* QUELLENAUSZUG:

^^^^^^^^^^^^^^^^

Über die Rolle von Sigmunds Nachfolger Maximilian bei dieser Beisetzung berichten die Stamser Chronisten: So überliefert Primisser, Maximilian habe den Erzherzogshut und die drei Pferde, die den Schlitten mit dem Leichnam des Erzherzogs gezogen hätten, umgehend zurückgefordert; nach Lebersorg habe Maximilian mehr noch auch die Herausgabe des roten Samtkleides, in das der Tote gehüllt war, verlangt4). Diese Geschichte scheint, trotzdem selbst Lebersorg sich über ein solches Verhalten Maximilians wunderte, wahr zu sein. Nicht nur, dass wir sie bei beiden Stamser Chronisten vorfinden; Primisser gibt dazu auch das Antwortschreiben des Abtes von Stams an Maximilian wieder, in dem dieser verspricht, dem Ansuchen des Landesfürsten insofern zu entsprechen, als dass er ihm die drei Schlittenpferde zurücksende5). Allein, das rote Samtkleid wurde Maximilian nicht ausgehändigt6). Glauben wir der Beschreibung Lebersorgs, so hatte man anlässlich des Begräbnisses Erzherzog Sigmunds auch zahlreiche Schilde mit den Wappen der dem Haus Österreich unterworfenen Länder im Chor der Konversen aufgehängt und Fahnen aus schwarzer Seide mit denselben Wappendarstellungen an der Wand der Kirche aufgehängt7). Im zweiten Epitaph werden die beiden Frauen Sigmunds, Eleonora von Schottland und Katharina von Sachsen, genannt; mit ihnen hatte er keine männlichen Nachkommen, die sein Erbe hätten antreten können. Katharina von Sachsen heiratete nach dem Tod Sigmunds erneut, diesmal Herzog Erich I. von Braunschweig-Kalenberg8). Sowohl Eleonora von Schottland als auch Katharina von Sachsen sind als Stifterinnen für das Stift Stams mehrfach belegbar9).

^^^^^^^^^^^^^^^^

* BEREITGESTELLTES MATERIAL:
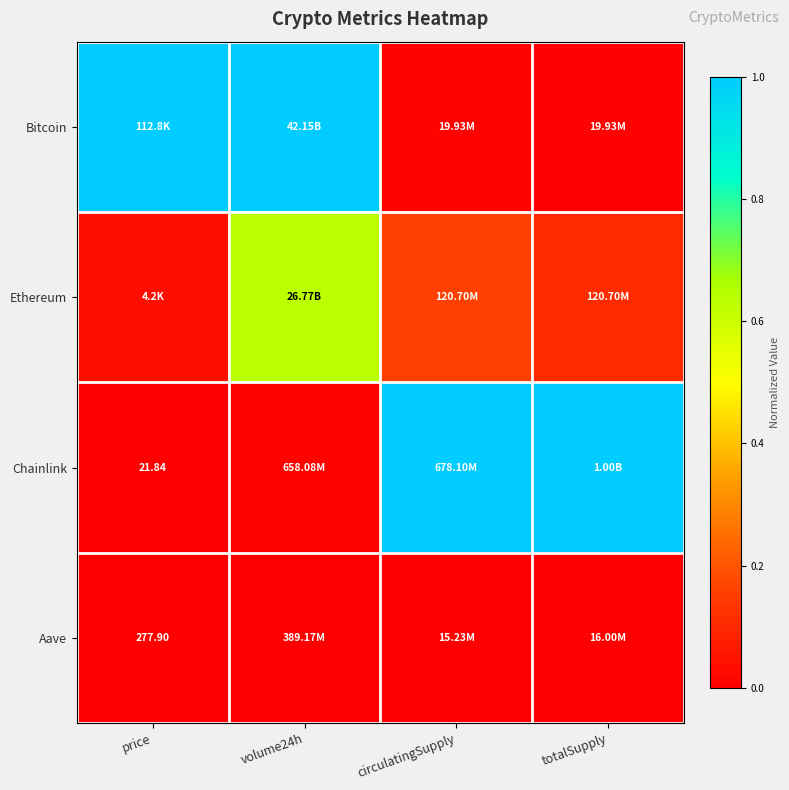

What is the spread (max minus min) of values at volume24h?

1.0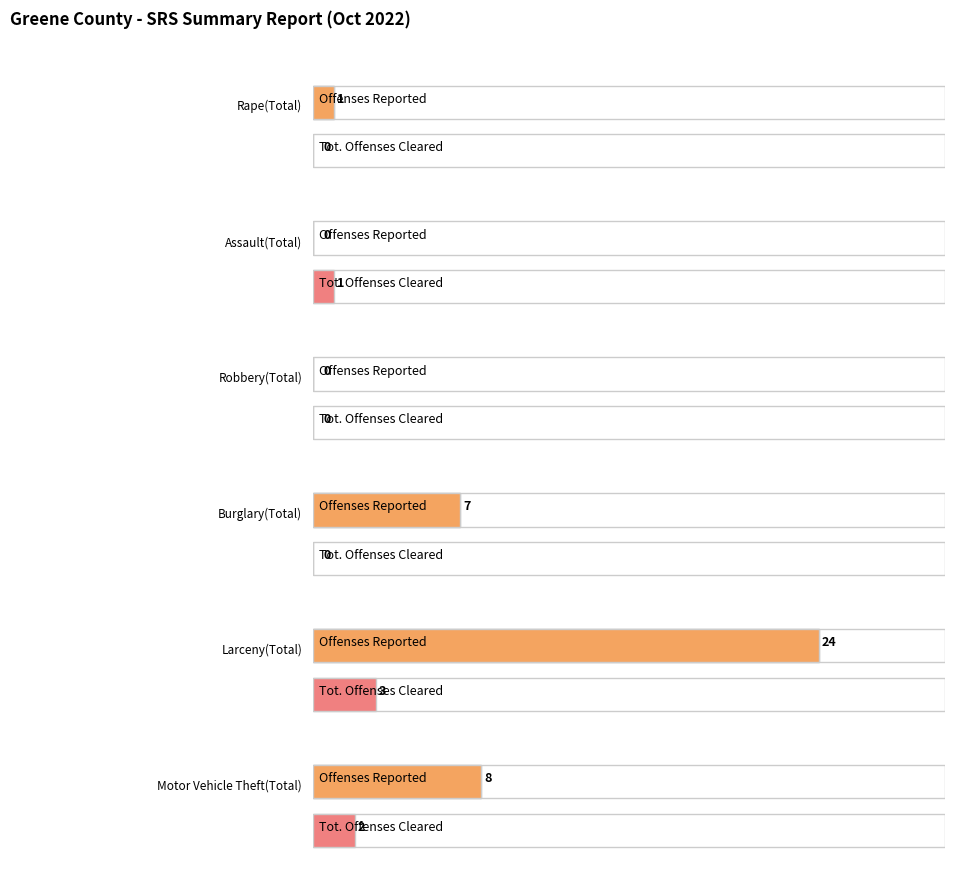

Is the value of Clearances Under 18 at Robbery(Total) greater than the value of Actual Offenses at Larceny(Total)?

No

^^^^^^^^^^^^^^^^

* AUFGABEN:
• A. Wen heiratete Katharina von Sachsen nach dem Tod Sigmunds, laut dem Auszug über die Beisetzung Erzherzog Sigmunds?
• B. Führe den Auszug über die Beisetzung Erzherzog Sigmunds in Stams weiter, im Anschluss an seinen letzten Satz.

* LÖSUNGEN:
• A. Herzog Erich I. von Braunschweig-Kalenberg.

• B.
Die Aufgeschlossenheit Sigmunds für die neuen geistigen Strömungen aus Italien wird in den hier edierten Epitaphien deutlich: Das klassisch anmutende Latein und das kunstvolle Versmaß deuten auf die humanistische Bildung des Dichters der Verse hin. Erzherzog Sigmund war in der Zeit seiner Vormundschaft durch Friedrich unter anderem von Eneas Silvius Piccolomini, dem späteren Papst Pius II., erzogen worden; nicht zuletzt diese Erziehung machte ihn mit dem Humanismus und den Ideen der Renaissance vertraut. Gerade die metrische Datierung des Todesdatums, das sich in beiden Inschriften vom Sigmund-Grab findet, entspricht der in der Frühzeit des Humanismus wieder aufkommenden Mode10); ein deutlich früheres Beispiel für eine metrische Datierung bietet die Grabinschrift Meinhards II. (Kat.-Nr. 3†).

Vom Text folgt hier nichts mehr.